In American, we stink at reading. It is consistently one of the areas in which our students test lowest in. Despite the fact that we have invested so much time, energy, and money into improving scores. We have implemented all kinds of teaching standards increased pay for teachers with high performing students, and run the gamut of options from kindergarten all the way through high school graduation. Still, we have no real solutions for the lack of ability to read.

 

However, many scientists and researchers claim to have an answer for this problem: Dyslexia. This learning disability, which primarily affects your ability to read, may be showing up in increased numbers in our nation’s schools. We simply haven’t been doing enough dyslexia tests to compensate, these researchers claim. Finding the problems and making efforts to help students struggling with them from an early age may be the best possible way to really help students in making the strides it will take for them to succeed.

 

Dyslexia Speed Reading

 

People with dyslexia can learn how to speed read. Dyslexic students can overcome many problems thru speed reading. Due to their difficulties with reading, many people think that speed reading is far beyond the capabilities of a dyslexic person. This is not true. People who suffer from dyslexia are much smarter and capable than their diagnosis suggests, and they are willing to work hard to overcome it.

 

There is a significant movement in the dyslexic community to overcome their problem and teach other dyslexics about speed reading.

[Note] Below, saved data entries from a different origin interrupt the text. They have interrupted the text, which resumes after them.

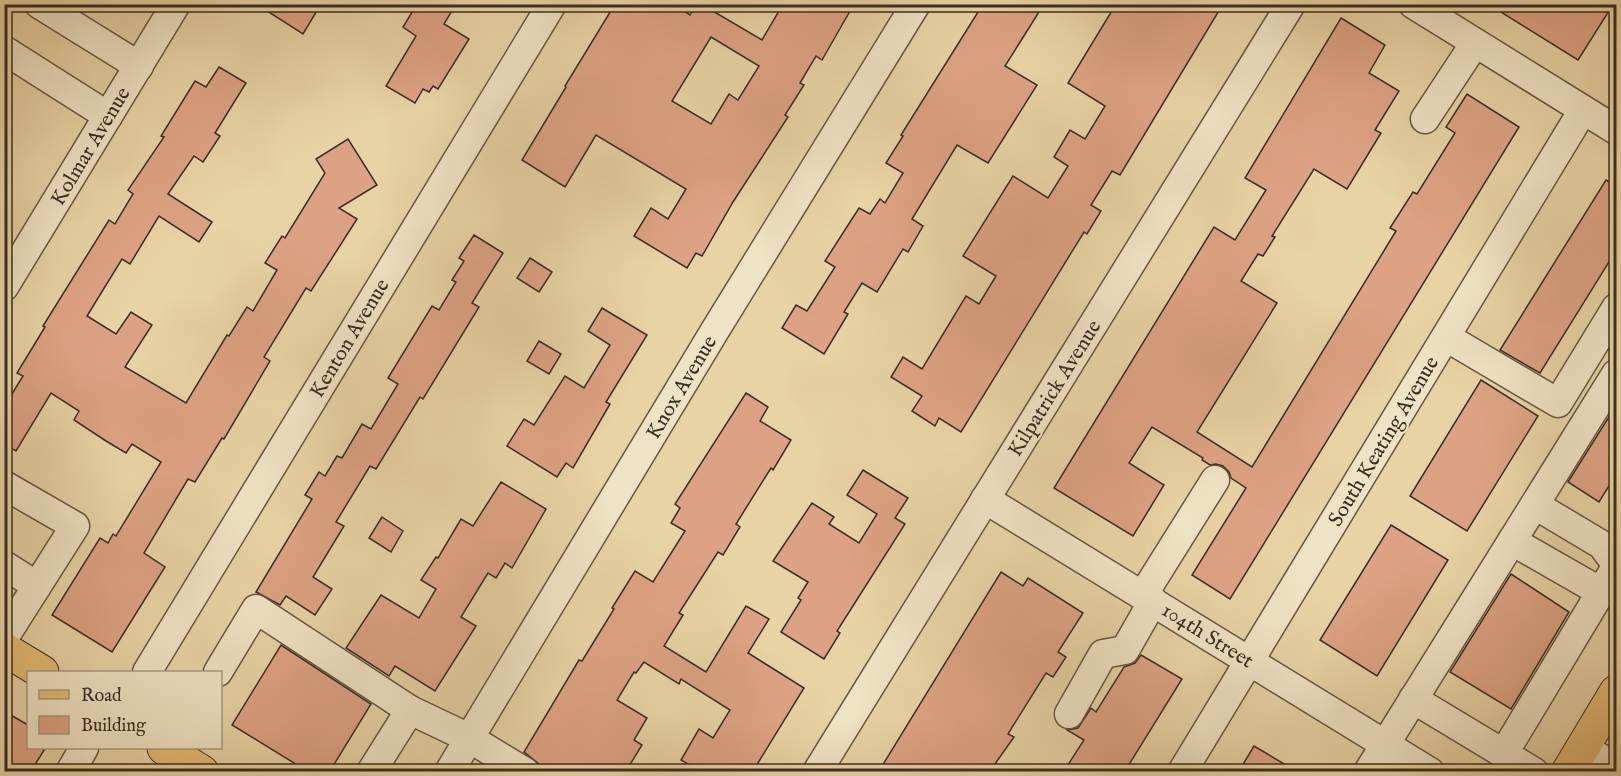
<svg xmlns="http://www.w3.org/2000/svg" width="1621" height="776" font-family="'IM FELL English',serif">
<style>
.building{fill:#dda283;stroke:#3a2e23;stroke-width:1.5;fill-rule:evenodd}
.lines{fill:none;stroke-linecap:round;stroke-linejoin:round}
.minor-casing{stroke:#665744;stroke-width:31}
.major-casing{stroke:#3a2e23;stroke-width:35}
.minor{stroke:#f0e2c4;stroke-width:28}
.major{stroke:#e4ba72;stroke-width:33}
.labels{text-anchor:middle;stroke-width:4.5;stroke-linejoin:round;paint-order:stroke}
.street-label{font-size:21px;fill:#3a2e23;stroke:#f0e2c4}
</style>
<rect width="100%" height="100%" fill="#e8d3a5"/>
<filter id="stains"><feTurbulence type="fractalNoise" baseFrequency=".00333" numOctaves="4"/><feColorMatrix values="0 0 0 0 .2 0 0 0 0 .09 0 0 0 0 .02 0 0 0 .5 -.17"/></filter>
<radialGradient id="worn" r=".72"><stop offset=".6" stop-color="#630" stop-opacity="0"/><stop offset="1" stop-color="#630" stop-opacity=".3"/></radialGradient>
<g class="building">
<path d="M 256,4 L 321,4 L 303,34 Z"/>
<path d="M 417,4 L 456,4 L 444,24 L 469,39 L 438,89 L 433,86 L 429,92 L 423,89 L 415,103 L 386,86 L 416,36 L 403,27 Z"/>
<path d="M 615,4 L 673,4 L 690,15 L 696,4 L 701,4 L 762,40 L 783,4 L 854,4 L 822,60 L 816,56 L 800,83 L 804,85 L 785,115 L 788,117 L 733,202 L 702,256 L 696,253 L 687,268 L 634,236 L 651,208 L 668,219 L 686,189 L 596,135 L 565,187 L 522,160 L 566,87 L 565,86 ZM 711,37 L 759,66 L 738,100 L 729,94 L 711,124 L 672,101 Z"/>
<path d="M 983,4 L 1026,4 L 1039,12 L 1005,66 L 1037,85 L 988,163 L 957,145 L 912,219 L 923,226 L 908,252 L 903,249 L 877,292 L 862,283 L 844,312 L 848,314 L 824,354 L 782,328 L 796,305 L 807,311 L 835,267 L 825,261 L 859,208 L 870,214 L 880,199 L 885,203 L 903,173 L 886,163 L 903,136 L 901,135 Z"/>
<path d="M 1116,4 L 1223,4 L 1120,175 L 1112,171 L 1091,205 L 1101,211 L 1087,234 L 1084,232 L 961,432 L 939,418 L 935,426 L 912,411 L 922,396 L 891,377 L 903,357 L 922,369 L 966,296 L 979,304 L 996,276 L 963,256 L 1013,176 L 1048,198 L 1068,166 L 1054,157 L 1070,130 L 1085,139 L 1105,106 L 1068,83 Z"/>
<path d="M 1488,4 L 1598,4 L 1609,11 L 1578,60 Z"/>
<path d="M 1341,18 L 1385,45 L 1369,73 L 1399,91 L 1375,130 L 1381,133 L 1347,189 L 1314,169 L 1272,236 L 1275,237 L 1263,256 L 1258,254 L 1241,281 L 1277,303 L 1197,432 L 1252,467 L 1396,231 L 1390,228 L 1413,192 L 1417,194 L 1455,133 L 1446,127 L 1467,94 L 1519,127 L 1230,599 L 1192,575 L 1246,488 L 1231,478 L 1229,472 L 1223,466 L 1216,464 L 1210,465 L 1202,460 L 1203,458 L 1152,427 L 1129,463 L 1164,485 L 1133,536 L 1054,488 L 1214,227 L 1235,240 L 1266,190 L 1245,178 Z"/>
<path d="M 219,67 L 246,83 L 215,133 L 220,136 L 203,162 L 194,156 L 168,194 L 212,222 L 199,242 L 159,216 L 130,264 L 122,259 L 87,316 L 116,334 L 131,312 L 152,325 L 125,367 L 186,403 L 227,335 L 229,336 L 247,307 L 253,311 L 277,270 L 265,263 L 282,236 L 285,238 L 325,173 L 316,159 L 348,139 L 377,185 L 339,208 L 357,219 L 311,291 L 306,288 L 264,357 L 270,361 L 224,439 L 222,438 L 195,482 L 188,479 L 144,553 L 165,567 L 112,652 L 52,615 L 100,538 L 108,543 L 113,534 L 116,536 L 161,462 L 132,444 L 126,453 L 106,441 L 74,420 L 79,411 L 51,393 L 16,451 L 4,444 L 4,407 L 23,376 L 17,373 L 45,327 L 43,326 L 109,220 L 115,224 L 133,194 L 128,190 L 164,137 L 161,136 L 195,81 L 206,87 Z"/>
<path d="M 1606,180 L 1617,187 L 1617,249 L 1540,373 L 1500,350 Z"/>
<path d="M 474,235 L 503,253 L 472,303 L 479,307 L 423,399 L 420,397 L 376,469 L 370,466 L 336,522 L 344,526 L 313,577 L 332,589 L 315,615 L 286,596 L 280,605 L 258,593 L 256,592 L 312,499 L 305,495 L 319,472 L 325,476 L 337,456 L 342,458 L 362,424 L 371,429 L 398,384 L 388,378 L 432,306 L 439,310 L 456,282 L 452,280 L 464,261 L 459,258 Z"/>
<path d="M 530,258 L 552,272 L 539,292 L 517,278 Z"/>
<path d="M 602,308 L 647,335 L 606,402 L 610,404 L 573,468 L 566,463 L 557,477 L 507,446 L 524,419 L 534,425 L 565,376 L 584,388 L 610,345 L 588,331 Z"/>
<path d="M 539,341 L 561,354 L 549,374 L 527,361 Z"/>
<path d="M 1481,380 L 1538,416 L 1467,531 L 1410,496 Z"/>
<path d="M 746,393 L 768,407 L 760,421 L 791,440 L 773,470 L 771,468 L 736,524 L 740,527 L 723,555 L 718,552 L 679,613 L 683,615 L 664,646 L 706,672 L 746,606 L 769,619 L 748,653 L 804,688 L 753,771 L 700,771 L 681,760 L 699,729 L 713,738 L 730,710 L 681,679 L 679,684 L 644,662 L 636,673 L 634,672 L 617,700 L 647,718 L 634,740 L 642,745 L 626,771 L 541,771 L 539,764 L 524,752 L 579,660 L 582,661 L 614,609 L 612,608 L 635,571 L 653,582 L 685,531 L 671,523 L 680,508 L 675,504 Z"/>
<path d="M 1617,404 L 1617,473 L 1599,502 L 1568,482 Z"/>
<path d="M 863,470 L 908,498 L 895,518 L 905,524 L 837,631 L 840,633 L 824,659 L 781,632 L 801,600 L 798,598 L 808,582 L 773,561 L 812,503 L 834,517 L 829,524 L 859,543 L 877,514 L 847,495 Z"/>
<path d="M 501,482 L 546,509 L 512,568 L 505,563 L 496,578 L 488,573 L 461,617 L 476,626 L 435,691 L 395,666 L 389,676 L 346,648 L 381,595 L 419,618 L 436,589 L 421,580 L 436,557 L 438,558 L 461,519 L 473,526 Z"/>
<path d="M 382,517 L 403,531 L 391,552 L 369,538 Z"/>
<path d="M 1391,525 L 1448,560 L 1377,676 L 1320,640 Z"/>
<path d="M 1001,572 L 1023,586 L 1028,578 L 1083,613 L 1058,652 L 1066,657 L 1053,677 L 1046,673 L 1008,734 L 1014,737 L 990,771 L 879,771 Z"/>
<path d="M 1511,574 L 1569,612 L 1511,709 L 1450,672 Z"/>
<path d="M 281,645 L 371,704 L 330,771 L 307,771 L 232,725 Z"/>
<path d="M 1141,655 L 1182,679 L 1125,771 L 1064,771 L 1084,740 L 1067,730 L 1078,728 L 1091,708 L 1096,712 L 1124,667 L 1135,663 Z"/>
<path d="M 4,711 L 28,725 L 28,747 L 46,747 L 31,771 L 4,771 Z"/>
<path d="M 1254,746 L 1296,771 L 1239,771 Z"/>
</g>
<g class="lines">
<g class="minor-casing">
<g id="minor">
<path d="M 39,4 L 139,66"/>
<path d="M 1413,4 L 1616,130"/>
<path d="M 4,50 L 108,116"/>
<path d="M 1425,119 L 1475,43"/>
<path d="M 4,287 L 176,4"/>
<path d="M 1446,337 L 1558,403 L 1616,308"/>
<path d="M 4,485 L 75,526 L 4,638"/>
<path d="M 985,499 L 1430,772"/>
<path d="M 1535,505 L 1602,545 L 1616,564"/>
<path d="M 1512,541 L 1601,592"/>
<path d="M 4,565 L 37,586"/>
<path d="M 1143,595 L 1215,480"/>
<path d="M 147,672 L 552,4"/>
<path d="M 218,672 L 256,609 L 410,710 L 371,772"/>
<path d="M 1413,699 L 1534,772"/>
<path d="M 410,710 L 469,738 L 525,772"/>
<path d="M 1069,714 L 1103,654 L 1125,650 L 1153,601"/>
<path d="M 1583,747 L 1616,768"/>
<path d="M 1504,753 L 1616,567"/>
<path d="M 70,772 L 84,748"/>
<path d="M 449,772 L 714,332 L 916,4"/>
<path d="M 817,772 L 1291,4"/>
<path d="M 1182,772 L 1583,110"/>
<path d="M 1368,772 L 1616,374"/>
</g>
</g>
<g class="major-casing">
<g id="major">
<path d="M 4,649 L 42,672"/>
<path d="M 164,748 L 202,772"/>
<path d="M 1568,772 L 1616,692"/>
</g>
</g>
<use href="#minor" class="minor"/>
<use href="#major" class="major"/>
</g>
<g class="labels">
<g class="street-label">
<text transform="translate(90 146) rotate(-59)" y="7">Kolmar Avenue</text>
<text transform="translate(349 338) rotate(-59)" y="7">Kenton Avenue</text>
<text transform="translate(681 387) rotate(-59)" y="7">Knox Avenue</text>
<text transform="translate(1054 388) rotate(-58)" y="7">Kilpatrick Avenue</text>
<text transform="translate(1383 441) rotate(-59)" y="7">South Keating Avenue</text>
<text transform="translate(1208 635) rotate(32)" y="7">104th Street</text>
</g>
</g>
<rect width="1621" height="776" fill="none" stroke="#e8d3a5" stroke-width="24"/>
<rect x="6" y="6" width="1609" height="764" fill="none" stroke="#3a2e23" stroke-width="3"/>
<rect x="12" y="12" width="1597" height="752" fill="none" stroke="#3a2e23" stroke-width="1.5"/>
<rect x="27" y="671" width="195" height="78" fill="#f0e2c4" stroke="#a79a84" stroke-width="1.5"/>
<rect x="39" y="690" width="30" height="9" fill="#e4ba72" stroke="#a79a84" stroke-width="1.5"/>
<text x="81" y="701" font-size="18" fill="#3a2e23">Road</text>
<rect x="39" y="716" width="30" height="18" fill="#dda283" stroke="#a79a84" stroke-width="1.5"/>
<text x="81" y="731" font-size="18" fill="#3a2e23">Building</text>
<rect width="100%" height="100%" filter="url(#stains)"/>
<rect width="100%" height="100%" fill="url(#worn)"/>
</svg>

If you have dyslexia, you may sign-up for a speed reading course at your local library or park district. If these options aren’t available in your area, then you may want to consider looking into a professional speed reading course that’s open to public. While it is not necessarily the best option especially considering that they will not tailor their program to dyslexic students. It is an option for those who are interested in overcoming problems like transposition, inability to remember what you read, or simply reading so slowly that you can’t make sense of the text.